A simplified implementation of two-dimensional Batch Normalization can be expressed in
PyTorch as follows:

In [7]:
class BatchNormalization2D(nn.Module):
    def __init__(self, num_channels, eps=1e-5, momentum=0.1):
        super().__init__()
        self.gamma = nn.Parameter(torch.ones(1, num_channels, 1, 1))
        self.beta = nn.Parameter(torch.zeros(1, num_channels, 1, 1))
        self.eps = eps
        self.momentum = momentum

        # Accumulated statistics for inference
        self.register_buffer("running_mean", torch.zeros(1, num_channels, 1, 1))
        self.register_buffer("running_var", torch.ones(1, num_channels, 1, 1))

    def forward(self, x):
        if self.training:
            mean = x.mean(dim=(0, 2, 3), keepdim=True)
            var = x.var(dim=(0, 2, 3), keepdim=True)

            # Update accumulated statistics
            self.running_mean = (
                1 - self.momentum
            ) * self.running_mean + self.momentum * mean
            self.running_var = (
                1 - self.momentum
            ) * self.running_var + self.momentum * var
        else:
            mean = self.running_mean
            var = self.running_var

        x_norm = (x - mean) / torch.sqrt(var + self.eps)
        return self.gamma * x_norm + self.beta

During training, batch statistics are used and accumulated means and variances are
updated with a certain momentum. During inference, batch statistics are no longer used
and accumulated means and variances are employed instead, which guarantees deterministic
behavior.

Among the main advantages of Batch Normalization are training acceleration, the
possibility of using higher learning rates, and reduced dependence on weight
initialization. In many architectures, BN also contributes to reducing the need for
additional regularization techniques such as Dropout. However, it also presents
limitations. In particular, its performance degrades when the batch size is very small,
as mean and variance estimates become noisy, and its behavior differs between training
and inference modes, which requires careful management of `train` and `eval` modes.

### Layer Normalization (LN)

Layer Normalization (LN) is designed to overcome some limitations of BN, especially in
contexts where batch size is small or where the model structure does not adapt well to
batch normalization, such as in recurrent networks or Transformers. In LN, normalization
is performed independently for each sample, aggregating over all its feature dimensions.
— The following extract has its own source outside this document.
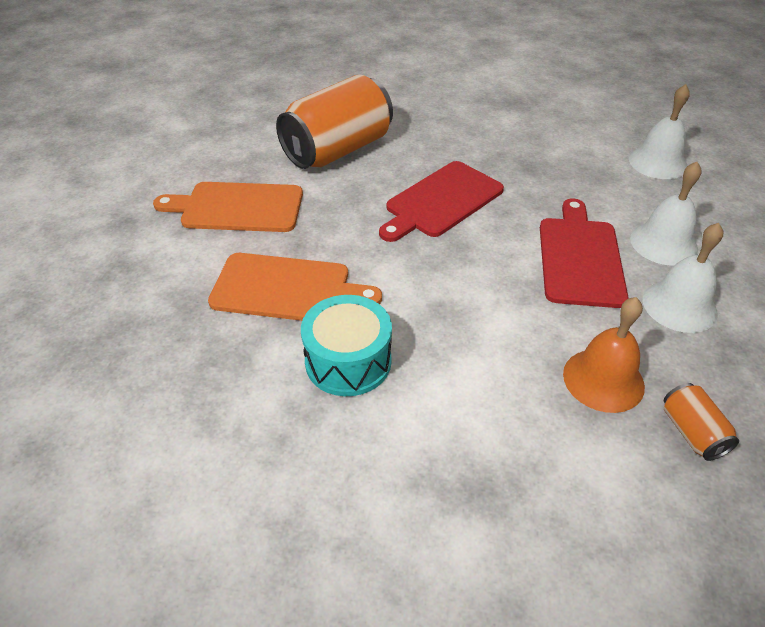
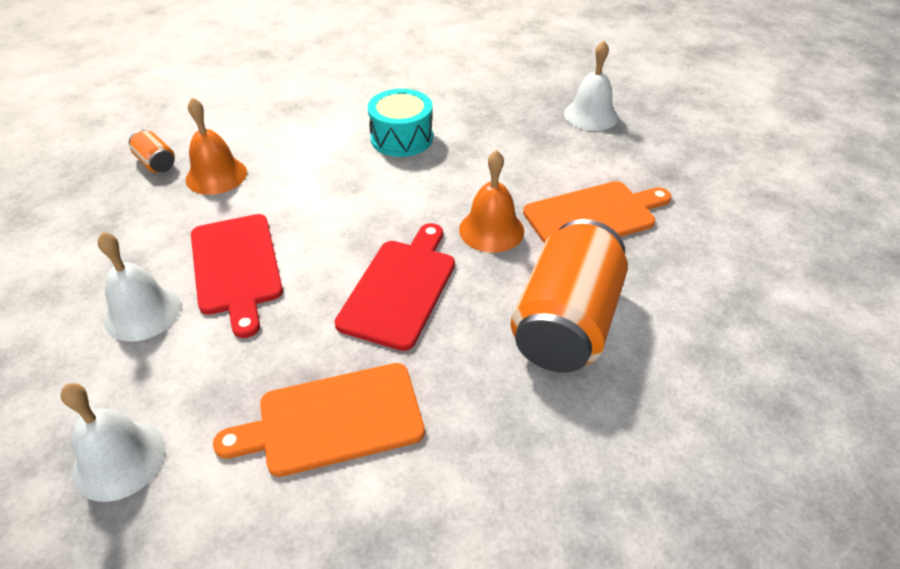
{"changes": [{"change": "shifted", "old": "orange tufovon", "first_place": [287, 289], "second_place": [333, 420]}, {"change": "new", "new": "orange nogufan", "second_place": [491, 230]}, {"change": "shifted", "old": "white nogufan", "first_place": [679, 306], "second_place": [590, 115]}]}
If one considers an input tensor $x$ associated with an individual sample, LN calculates
the mean and variance over all relevant dimensions (for example, over channels and
spatial positions) for each batch element, and normalizes analogously to BN but without
depending on other samples in the batch. Thus, the normalization behavior is identical in
training and inference, and does not depend on batch size.
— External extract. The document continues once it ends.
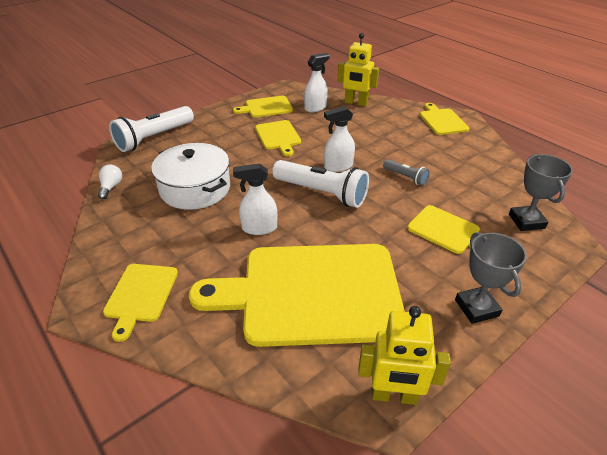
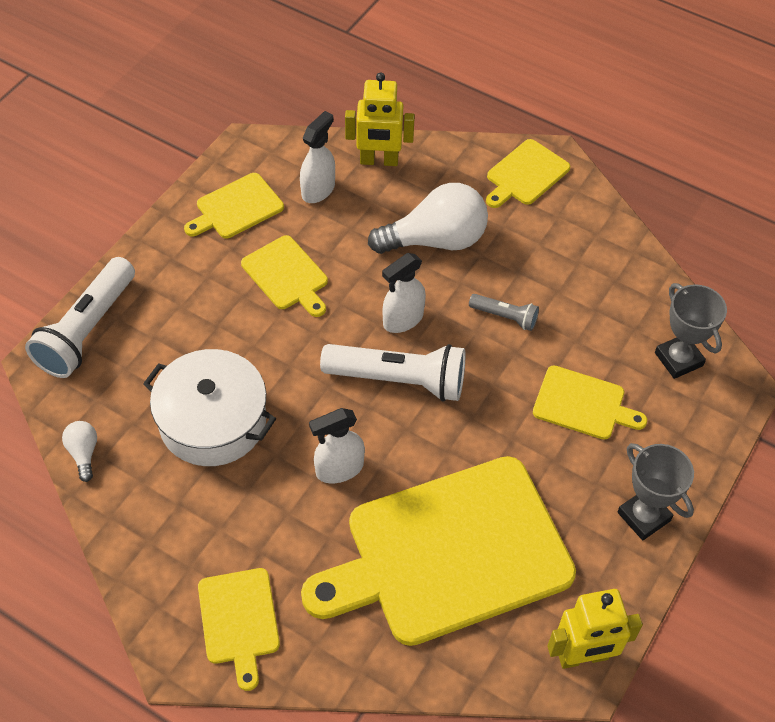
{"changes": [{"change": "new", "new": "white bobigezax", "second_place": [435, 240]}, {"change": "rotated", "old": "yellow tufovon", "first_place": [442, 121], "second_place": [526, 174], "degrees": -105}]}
A schematic implementation of Layer Normalization for tensors of type $(N, C, H, W)$ can
be written as follows:

In [8]:
class LayerNormalization2D(nn.Module):
    def __init__(self, num_channels=None, eps=1e-6):
        super().__init__()
        self.eps = eps
        if num_channels is not None:
            self.gamma = nn.Parameter(torch.ones(1, num_channels, 1, 1))
            self.beta = nn.Parameter(torch.zeros(1, num_channels, 1, 1))
        else:
            self.gamma = None
            self.beta = None

    def forward(self, x):
        mean = x.mean(dim=(1, 2, 3), keepdim=True)
        var = x.var(dim=(1, 2, 3), keepdim=True)
        x_norm = (x - mean) / torch.sqrt(var + self.eps)
        if self.gamma is not None and self.beta is not None:
            return self.gamma * x_norm + self.beta
        return x_norm

This normalization is especially suitable for attention-based architectures, such as
Transformers, and for recurrent networks, where dependence on batch statistics could
introduce undesired noise. Additionally, by not differentiating between training and
inference modes, it simplifies the operational flow of the model and facilitates the use
of very small batch sizes, even equal to one.